Trade Treaties And Territory
Starting in February 2006 the United States and South Korea began negotiating a Free Trade Agreement known as KORUS FTA. The agreement was ratified by both countries and entered into effect in March of 2012. This trade treaty eliminates 95% of the tariffs between the two countries within five years. For South Korea it is the second largest free trade agreement it has entered into after the largest free trade treaty it signed with the European Union. Both of these huge free trade agreements dwarf the other free trade agreements South Korea has signed with Chile, Singapore, the Association of Southeast Asian Nations, and the European Free Trade Area.
South Korea’s commercial trading territory is now global and tightly tied to the world’s two wealthiest markets in the United States and Western Europe. But free trade treaties don’t always work without hitch. South Korea also has a Free Trade agreement with Canada, the Canada-Korea Free Trade Agreement (CKFTA), Canada, like the United States, runs a trade deficit with South Korea. The products Canada sells to South Korea are all carbon-intensive resources – coal, copper, pulp and aluminum – all sold in bulk and all low value added, which is to say few jobs are added to Canada’s economy with these sales. The conflict comes into play over automotive imports sent from South Korea to Canada. The free trade treaty drops Canada’s 6.1% automotive tariff on South Korean cars with in three years and since Ontario has a large automotive economy the imports are likely to cost Canadian jobs.

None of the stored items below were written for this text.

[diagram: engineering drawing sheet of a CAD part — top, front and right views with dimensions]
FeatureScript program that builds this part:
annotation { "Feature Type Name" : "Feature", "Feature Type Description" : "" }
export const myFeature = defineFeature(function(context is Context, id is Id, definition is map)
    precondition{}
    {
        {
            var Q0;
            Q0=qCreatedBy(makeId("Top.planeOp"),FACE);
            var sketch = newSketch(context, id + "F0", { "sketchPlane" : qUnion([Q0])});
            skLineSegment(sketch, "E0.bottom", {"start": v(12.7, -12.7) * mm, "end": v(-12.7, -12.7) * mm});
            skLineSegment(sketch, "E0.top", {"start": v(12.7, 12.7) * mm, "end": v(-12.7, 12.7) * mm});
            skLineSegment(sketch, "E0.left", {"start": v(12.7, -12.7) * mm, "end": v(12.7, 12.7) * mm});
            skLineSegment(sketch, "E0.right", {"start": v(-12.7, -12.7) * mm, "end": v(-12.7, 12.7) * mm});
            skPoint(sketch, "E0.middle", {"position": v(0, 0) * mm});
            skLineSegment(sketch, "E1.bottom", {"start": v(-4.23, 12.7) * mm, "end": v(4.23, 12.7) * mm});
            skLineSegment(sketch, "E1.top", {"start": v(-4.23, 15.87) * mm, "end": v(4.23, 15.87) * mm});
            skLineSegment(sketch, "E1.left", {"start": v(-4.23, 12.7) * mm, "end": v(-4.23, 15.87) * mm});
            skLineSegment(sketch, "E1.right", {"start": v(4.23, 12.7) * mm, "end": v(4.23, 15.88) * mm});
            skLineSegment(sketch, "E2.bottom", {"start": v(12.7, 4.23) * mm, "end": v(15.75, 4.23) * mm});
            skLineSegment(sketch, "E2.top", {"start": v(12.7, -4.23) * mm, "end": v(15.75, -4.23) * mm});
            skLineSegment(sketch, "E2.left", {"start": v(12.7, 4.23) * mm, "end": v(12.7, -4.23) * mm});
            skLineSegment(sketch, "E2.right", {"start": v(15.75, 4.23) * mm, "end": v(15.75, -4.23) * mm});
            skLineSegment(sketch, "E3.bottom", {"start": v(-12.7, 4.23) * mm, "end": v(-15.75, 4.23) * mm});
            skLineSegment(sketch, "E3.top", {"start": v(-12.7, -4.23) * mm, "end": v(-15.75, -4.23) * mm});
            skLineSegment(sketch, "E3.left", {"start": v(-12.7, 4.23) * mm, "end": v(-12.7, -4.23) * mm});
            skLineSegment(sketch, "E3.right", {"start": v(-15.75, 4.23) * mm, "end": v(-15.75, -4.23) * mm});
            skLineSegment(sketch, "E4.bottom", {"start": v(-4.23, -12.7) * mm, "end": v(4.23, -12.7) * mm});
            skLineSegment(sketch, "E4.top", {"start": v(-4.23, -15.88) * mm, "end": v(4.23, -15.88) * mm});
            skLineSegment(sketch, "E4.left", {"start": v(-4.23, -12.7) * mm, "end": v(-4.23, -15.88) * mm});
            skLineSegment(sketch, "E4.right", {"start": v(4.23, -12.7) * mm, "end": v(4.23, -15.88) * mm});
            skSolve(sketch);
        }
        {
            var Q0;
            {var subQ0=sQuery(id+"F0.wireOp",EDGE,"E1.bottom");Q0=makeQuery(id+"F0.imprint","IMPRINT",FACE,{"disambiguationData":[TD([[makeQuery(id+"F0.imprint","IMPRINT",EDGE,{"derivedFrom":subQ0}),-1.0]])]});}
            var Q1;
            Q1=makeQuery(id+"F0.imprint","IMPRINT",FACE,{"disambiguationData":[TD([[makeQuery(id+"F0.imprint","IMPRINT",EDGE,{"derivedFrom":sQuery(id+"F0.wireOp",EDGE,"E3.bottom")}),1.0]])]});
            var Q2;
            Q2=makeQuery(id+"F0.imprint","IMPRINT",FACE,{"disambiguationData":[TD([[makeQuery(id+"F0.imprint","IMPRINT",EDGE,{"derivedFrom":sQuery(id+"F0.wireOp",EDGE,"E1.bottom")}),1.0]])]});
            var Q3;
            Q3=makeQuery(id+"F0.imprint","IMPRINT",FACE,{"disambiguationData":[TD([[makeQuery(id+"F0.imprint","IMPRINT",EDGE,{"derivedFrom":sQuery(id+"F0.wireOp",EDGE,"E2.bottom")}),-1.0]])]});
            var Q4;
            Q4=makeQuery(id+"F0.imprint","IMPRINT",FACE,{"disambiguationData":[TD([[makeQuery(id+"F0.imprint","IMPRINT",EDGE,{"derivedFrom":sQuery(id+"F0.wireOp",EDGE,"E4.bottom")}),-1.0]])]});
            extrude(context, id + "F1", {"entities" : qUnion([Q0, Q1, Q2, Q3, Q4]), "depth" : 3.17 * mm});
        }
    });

Korea’s territorial cycle has expanded hugely in the last five years as western countries look for friendly access to Asian markets. The expansion is based on a combination of geopolitical and economic trade-offs. The western countries gain a geopolitical partner by opening wealthy markets. South Korea gains allies in the west who are now tied to South Korean politics among Asian countries and South Korea gets access to huge wealthy markets. It’s an expensive treaty for the western countries, but as long as South Korea remains a strategically valuable ally in Asia it is worthwhile in both directions.